Als Steffi und ich rausgehen, Hand in Hand, treffen wir Alex wieder. Der grinst nur. Wissend. Später wird „Sweet Little Sister“ von Skid Row zu meinem Lieblingssong, besonders, als ich den Text lese. Vor der Tür strömen die Leute in einer schwarzen, gut gelaunt grölenden Masse zu den Parkplätzen, es gibt wildverkauftes Dosenbier. Mit anderen Fans knubbele ich mich vor den Auslagen, die ein Shirtverkäufer auf dem Boden verteilt hat. Komischerweise mache ich mir wegen der viel älteren, größeren, böseren Mitrocker um mich herum so gar keine Gedanken mehr. „Einmal das da, Razors Edge, in L, bitte“. 20 Mark. Noch Jahre später denke ich, dass Bandshirts immer vor der Halle aus Sporttaschen raus verkauft werden. Warum L? Keine Ahnung. L fülle ich nicht mal heute richtig aus, trotz Pandemieplautze. Ich habe das Shirt selbstverständlich noch. Ich sollte es heute tragen. Egal, wie das aussieht. Und ich sollte AC/DC hören. Sehr laut. Denn vor 30 Jahren setzte sich endgültig was fest, das bis jetzt hält. Dabei bin ich mittlerweile älter als die AC/DC-Jungs es damals waren. Egal. That’s The Way I Wanna Rock’n’Roll. Happy anniversary to me.

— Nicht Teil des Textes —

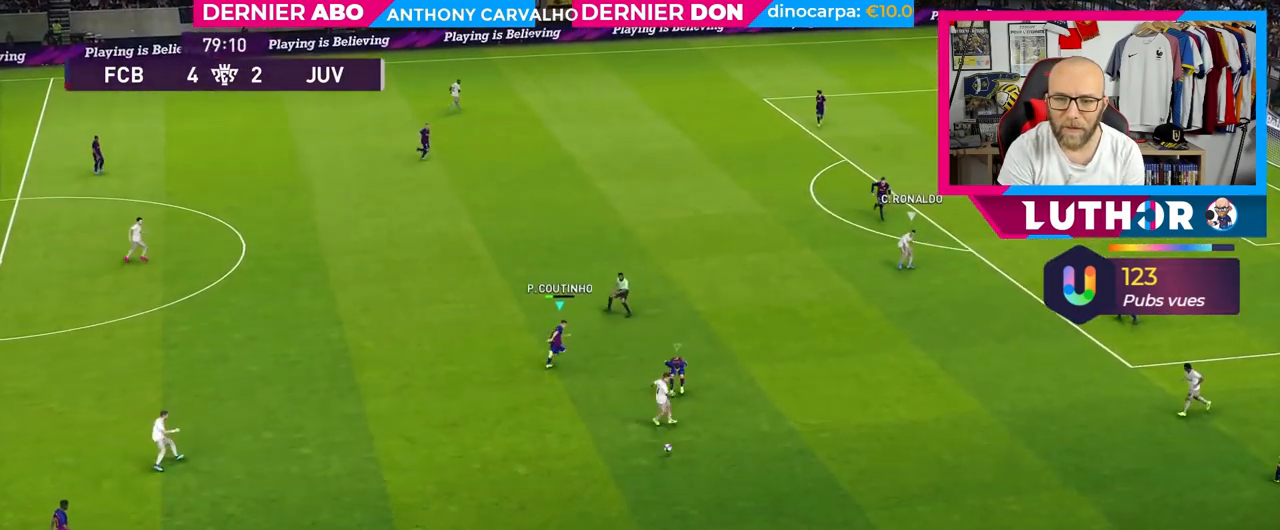
{"buttons": [], "left_stick": "center", "right_stick": "center", "events": [[200, "left_stick", "center"], [367, "R2", "up"]]}
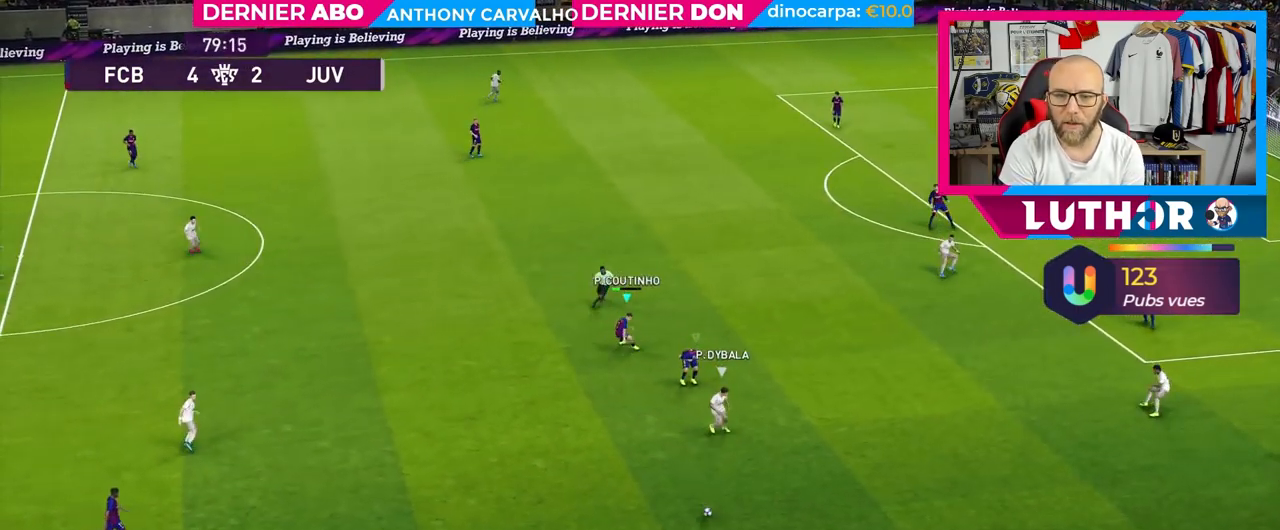
{"buttons": [], "left_stick": "center", "right_stick": "center", "events": []}
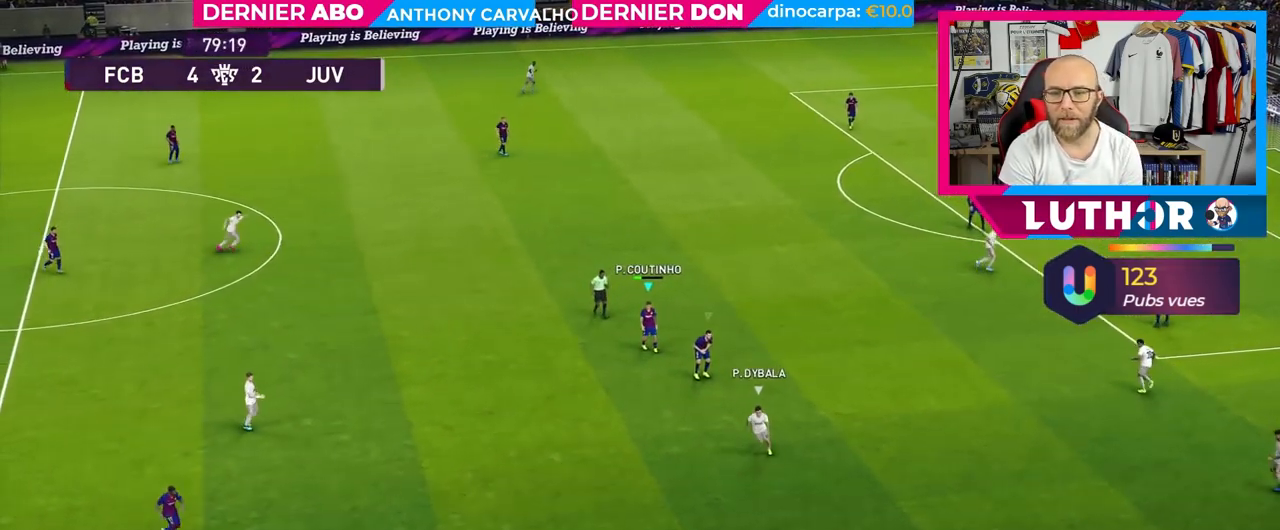
{"buttons": [], "left_stick": "center", "right_stick": "center", "events": []}
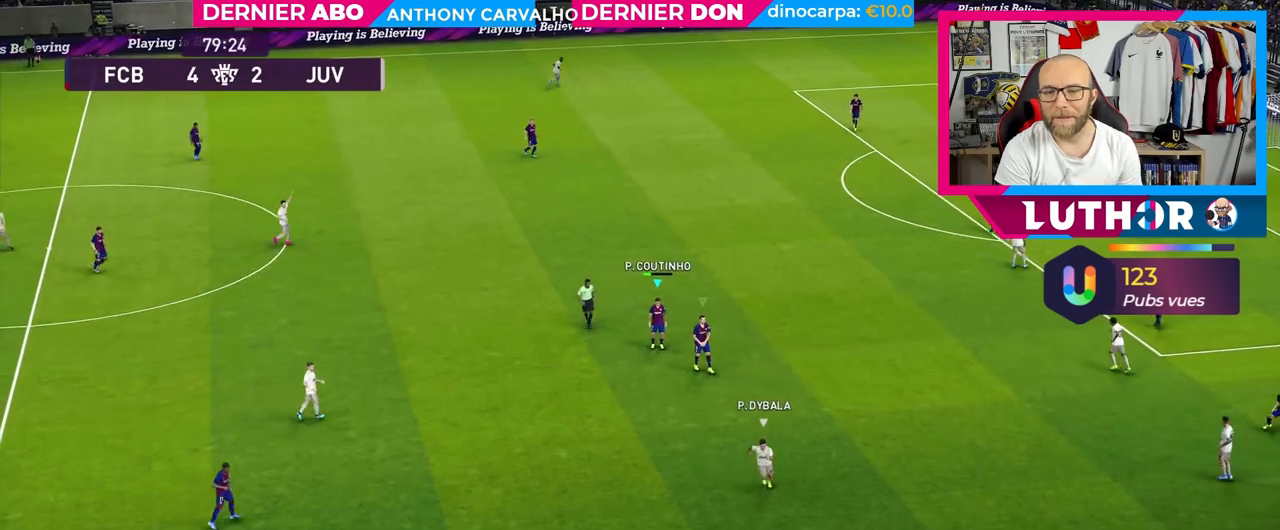
{"buttons": [], "left_stick": "center", "right_stick": "center", "events": []}
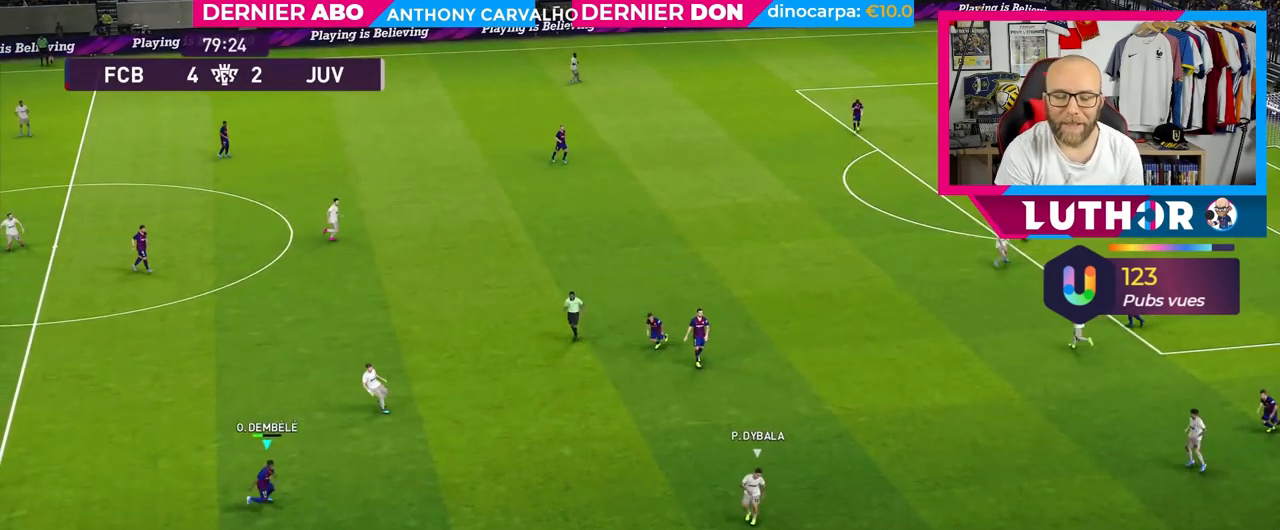
{"buttons": [], "left_stick": "center", "right_stick": "center", "events": [[300, "CROSS", "down"], [433, "CROSS", "up"]]}
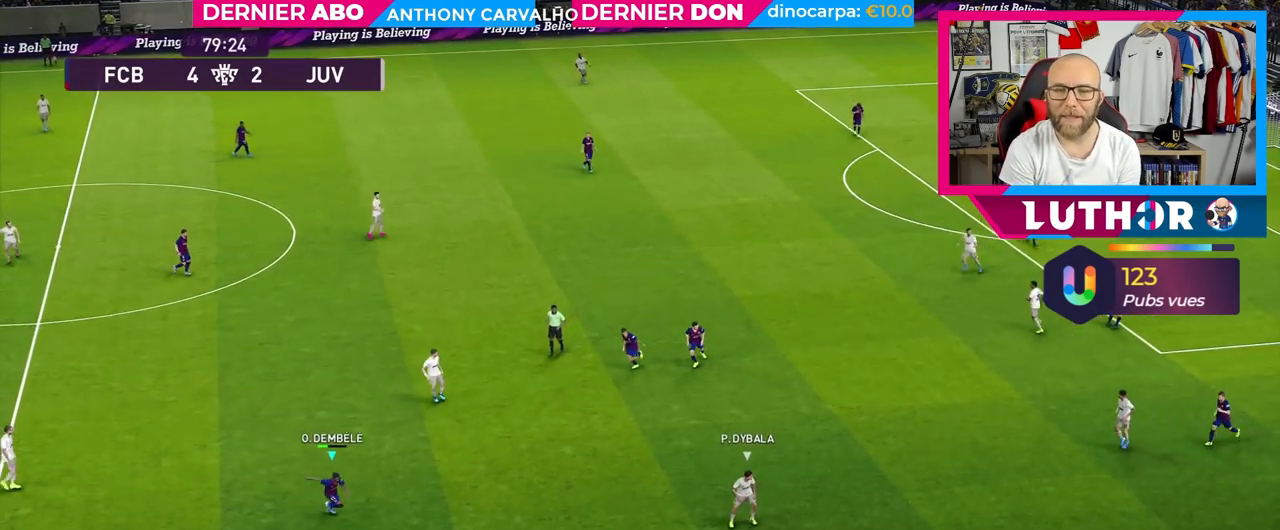
{"buttons": [], "left_stick": "center", "right_stick": "center", "events": [[217, "R2", "down"], [367, "R2", "up"]]}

Epilog: Mit Steffi habe ich eben getickert. Nach der AC/DC-Show waren wir ein kurzes Weilchen zusammen, Teenie-Liebe, zumindest in meinem Fall. (Dabei spielt „Is This Love?“ von Whitesnake eine Rolle, ebenso Blind Guardian, Annihilator, die Zahl 12 und Quietscheentchen, aber das sind andere Geschichten.) Vor ein paar Jahren haben wir uns bei einer Rock Stories-Show in Bernkastel-Kues mal wieder getroffen, das war cool. Unsere Töchter sind gleich alt. Ihren Bruder sollte ich bei Gelegenheit anrufen, mit dem bin ich seit Schulzeiten befreundet. Man könnte sagen: Mit Angus auch.

3 Kommentare

Toll. Vor allem, wenn man genau so vom land kommt, fast gleich alt ist und gerade in einer Pandemie keine Konzerte besuchen darf. Ich würde sogar aldis rache trinken, vorm Eingang, wartend bei minus 5 grad… und gerne wieder mit muddi Proben.. irgendwann bestimmt. Pearl Jam wurde gerade auf 2022 verschoben.. Erst impfen, dann feiern..also doch. Es ist wohl kein fucking Albtraum. Bis dann, leimsen. Weiter so.
Timo

Hey Timo, Danke für’s Lesen. Ich weiß, was du meinst. Halten wir noch ein bisschen durch und hoffen, dass die Ignoranz der Leute nicht vorher alles kapott macht. Bis bald mal irgendwo, C.